I guess I have 2. One would be to start my kids earlier the other would be to have started my daughter in the more competitive gym. Don't get me wrong it's not like I want or expect her to be elite but she has had to relearn so many skills and has wasted so much time. My daughter is still young (7yo) and has caught up to her peers who have been doing gymnastics since they were in diapers but it wasn't easy. Technique is something they learned along the way in nibbles and she had to learn it all in such a short amount of time. They learned to vault by doing drills along the way from preschool till now, when she came in and was put right in developmental she had to just start trying to throw the vault that these girls had years to get. My daughters gym has a main gym and then 2 satellite gyms, my daughter started in the satellite gym and was there for quite a while. This location was more of a rec gym location with only 1 beam, 1 low bar (no high bar), and a tiny tiny floor that was used for floor work and vault (not even proper running room). They also did not enforce form much at all. When I finally moved her because she was in a group with 12 and up girls she had so much to clean up and learn. She had never even done leaps up until that point. Needless to say I was annoyed with myself. Now I have a 5yo who has just started and yes I should have started her earlier too but emotionally she wasn't ready. She tried it about a year ago and didn't seem ready I probably should have tried a little longer but I just didn't want to deal with it at the time. So now at 5 she is already having to play catch up.
 
With my first I wish I had known how much time it takes to get some skills when fear is involved. She had a lot of fears, but has grown and learned to manage them. Perhaps without gymnastics, this would not have happened. She's now a diver and is doing well. I never pushed her too hard back in the days of gymnastics, but I had a lot of personal anxiety, which looking back, wasn't really necessary. She just needed time. Now, with my second gymnast, she's had little to no fear almost her whole journey so far. It's a whole other situation!!
 
Wow, I'm loving reading these, and am so glad all over again that I found this site. Whether my Little A sticks with gymnastics into adulthood or this is her final year, it's already been a blast. I have no regrets yet, but my little one just turned 4 yesterday and is in a 4/5 year-old "future flippers" class. I am savoring all of the advice I read here and hoping she keeps finding so much joy in using her apparent talent! Thanks to everyone who contributes to this forum!
 
Marathon not sprint - Marathon not sprint....and not all kids who start early move faster....hindsight always 20-20.... "IT'S NOT ABOUT ME, ITS' NOT ABOUT ME...."

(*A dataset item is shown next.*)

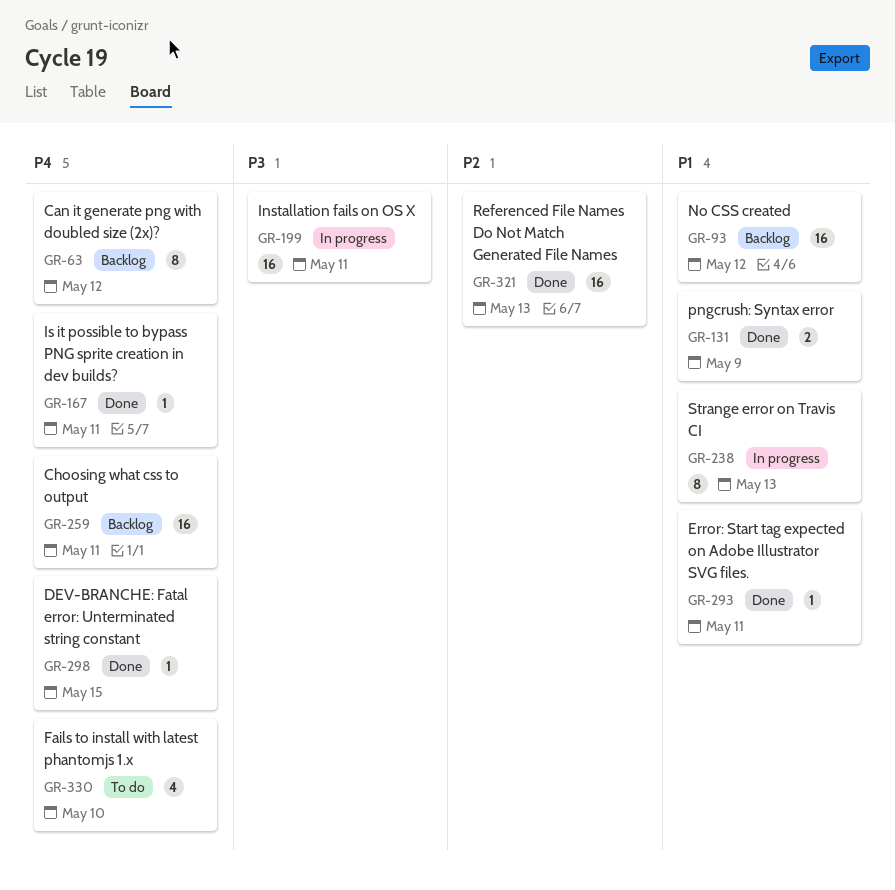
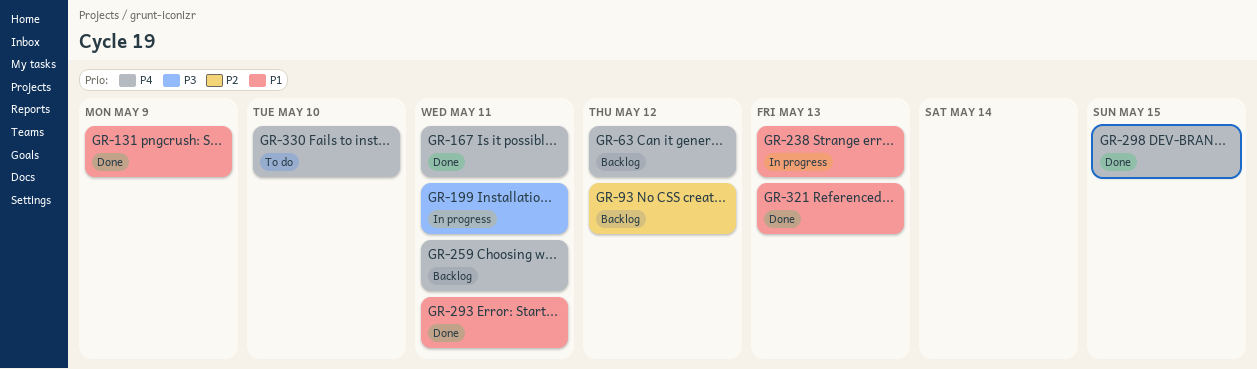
GR-93, priority: P1 -> P2
GR-321, priority: P2 -> P1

Amen, I second this! My dd has been involved in gymnastics, at the same gym, since she was 18 months old-put on the pre-team when she was 5. She is now 10 and a level 5-I think her journey is exactly as it should be. She LOVES her team, some of them have been together since the pre-team, we remind her that this is a journey to enjoy-not just worry about getting to the next level, she can only control her own actions-she can't worry about how everyone else is doing. She is finally starting to see that this year-and I think that's a huge life lesson. And the most important thing-this journey is NOT about me! She needs to control it and take ownership of it-I'm not in the gym working my tail off!